**Tarefa proposta 1:** Repita fielmente o trecho do texto sobre Fernão Velho desde "Maceió em Verso" até "Escola Padre Cabral.", inclusive.
**Tarefa proposta 2:** Segundo o texto sobre Fernão Velho, qual é o nome da indústria de tecidos localizada no distrito?

**Texto fornecido:**
+++
Maceió em Verso & Prosa

Fernão Velho

 

08/10/1997  

“VOU APANHAR
MEU SURURU,
SURURU, SURURU,
NA LAGOA MUNDAÚ”

Este verso de uma linda música sobre Alagoas, da década de 60, estaria bem ao feitio de Fernão Velho, que é banhado em quase toda a sua extensão por essa famosa lagoa, proporcionando um panorama encantador para os passageiros dos trens e ônibus que trafegam em sua orla e um espetáculo deslumbrante desse distrito, visto do alto, algo que eu gostava de admirar na hora do crepúsculo, no local onde hoje existe a Escola Padre Cabral.
A Lagoa Mundaú que há algum tempo vem sendo alvo de críticas quanto ao seu grau de poluição, sempre foi uma grande fonte de alimentos e empregos em atividades de economia informal para a maioria das populações que habitam nas suas margens, como é o caso de uma parte dos moradores desse distrito, onde está localizada uma grande indústria de tecidos, a Fábrica Carmen, do grupo Othon Bezerra de Mello, que ao longo de sua história, foi responsável pela manutenção de emprego, por mais de meio século, da maior parte das famílias que ali residiam, e que há poucos dias atrás estava fechada.
+++
**Dados armazenados:**

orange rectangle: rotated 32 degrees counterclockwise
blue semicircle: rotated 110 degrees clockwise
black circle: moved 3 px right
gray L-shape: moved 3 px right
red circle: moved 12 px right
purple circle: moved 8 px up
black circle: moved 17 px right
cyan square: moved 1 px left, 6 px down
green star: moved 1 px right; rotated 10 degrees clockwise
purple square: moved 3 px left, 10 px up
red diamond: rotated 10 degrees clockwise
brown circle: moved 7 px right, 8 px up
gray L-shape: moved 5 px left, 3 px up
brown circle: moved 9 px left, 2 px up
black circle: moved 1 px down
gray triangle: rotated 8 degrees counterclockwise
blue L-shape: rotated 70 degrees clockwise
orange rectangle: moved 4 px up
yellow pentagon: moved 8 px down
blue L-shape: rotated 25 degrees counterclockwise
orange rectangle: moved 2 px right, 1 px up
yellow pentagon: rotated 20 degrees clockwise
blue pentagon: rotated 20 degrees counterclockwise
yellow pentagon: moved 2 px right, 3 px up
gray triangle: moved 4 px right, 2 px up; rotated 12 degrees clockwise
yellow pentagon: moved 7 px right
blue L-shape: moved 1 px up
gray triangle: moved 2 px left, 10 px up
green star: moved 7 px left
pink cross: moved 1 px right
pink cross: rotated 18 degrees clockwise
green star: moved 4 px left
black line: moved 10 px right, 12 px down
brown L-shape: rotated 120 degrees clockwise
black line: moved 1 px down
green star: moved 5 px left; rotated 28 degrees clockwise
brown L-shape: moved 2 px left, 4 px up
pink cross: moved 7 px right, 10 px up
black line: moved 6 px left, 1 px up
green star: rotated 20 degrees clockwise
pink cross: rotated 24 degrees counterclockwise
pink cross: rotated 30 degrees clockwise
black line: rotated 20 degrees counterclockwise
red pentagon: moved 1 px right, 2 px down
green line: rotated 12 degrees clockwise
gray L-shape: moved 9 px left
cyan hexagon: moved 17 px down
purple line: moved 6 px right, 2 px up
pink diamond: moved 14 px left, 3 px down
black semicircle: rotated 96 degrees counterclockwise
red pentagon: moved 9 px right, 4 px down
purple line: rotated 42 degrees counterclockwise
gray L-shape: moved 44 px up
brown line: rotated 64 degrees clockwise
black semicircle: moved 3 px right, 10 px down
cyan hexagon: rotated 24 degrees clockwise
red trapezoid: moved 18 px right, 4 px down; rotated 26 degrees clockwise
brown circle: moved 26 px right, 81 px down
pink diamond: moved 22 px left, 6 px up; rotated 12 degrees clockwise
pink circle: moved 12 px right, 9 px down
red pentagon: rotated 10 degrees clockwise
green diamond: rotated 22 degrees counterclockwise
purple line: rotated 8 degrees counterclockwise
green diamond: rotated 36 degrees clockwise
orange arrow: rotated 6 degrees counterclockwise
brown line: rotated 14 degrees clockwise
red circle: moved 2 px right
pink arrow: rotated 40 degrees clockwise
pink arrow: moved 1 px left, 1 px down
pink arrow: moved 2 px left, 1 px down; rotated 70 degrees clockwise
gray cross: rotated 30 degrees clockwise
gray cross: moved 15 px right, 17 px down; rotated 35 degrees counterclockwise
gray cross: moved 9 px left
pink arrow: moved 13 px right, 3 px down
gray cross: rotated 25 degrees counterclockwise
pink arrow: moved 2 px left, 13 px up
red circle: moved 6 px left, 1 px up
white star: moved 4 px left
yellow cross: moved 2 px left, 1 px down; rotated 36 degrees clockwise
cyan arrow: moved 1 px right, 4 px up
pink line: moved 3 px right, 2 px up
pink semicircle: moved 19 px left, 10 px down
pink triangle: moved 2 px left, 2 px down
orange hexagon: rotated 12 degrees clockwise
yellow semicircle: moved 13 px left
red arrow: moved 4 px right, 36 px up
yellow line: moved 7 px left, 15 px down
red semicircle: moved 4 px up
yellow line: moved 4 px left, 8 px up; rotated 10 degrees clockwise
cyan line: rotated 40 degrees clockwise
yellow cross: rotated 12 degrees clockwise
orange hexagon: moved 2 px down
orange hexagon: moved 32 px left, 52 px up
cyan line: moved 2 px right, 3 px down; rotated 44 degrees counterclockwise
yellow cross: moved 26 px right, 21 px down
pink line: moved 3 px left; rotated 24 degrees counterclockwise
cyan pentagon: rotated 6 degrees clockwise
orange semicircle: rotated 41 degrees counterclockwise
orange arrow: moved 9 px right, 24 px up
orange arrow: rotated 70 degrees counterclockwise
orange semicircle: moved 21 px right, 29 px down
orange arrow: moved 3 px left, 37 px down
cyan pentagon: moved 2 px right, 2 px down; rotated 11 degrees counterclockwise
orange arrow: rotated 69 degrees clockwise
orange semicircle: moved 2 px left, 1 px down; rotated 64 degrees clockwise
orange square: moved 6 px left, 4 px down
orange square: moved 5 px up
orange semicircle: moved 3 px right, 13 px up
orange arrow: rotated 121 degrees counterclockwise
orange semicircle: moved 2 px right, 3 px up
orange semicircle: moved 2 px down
+++
**Resposta 1:**
Maceió em Verso & Prosa

Fernão Velho

 

08/10/1997  

“VOU APANHAR
MEU SURURU,
SURURU, SURURU,
NA LAGOA MUNDAÚ”

Este verso de uma linda música sobre Alagoas, da década de 60, estaria bem ao feitio de Fernão Velho, que é banhado em quase toda a sua extensão por essa famosa lagoa, proporcionando um panorama encantador para os passageiros dos trens e ônibus que trafegam em sua orla e um espetáculo deslumbrante desse distrito, visto do alto, algo que eu gostava de admirar na hora do crepúsculo, no local onde hoje existe a Escola Padre Cabral.

**Resposta 2:** Fábrica Carmen, do grupo Othon Bezerra de Mello.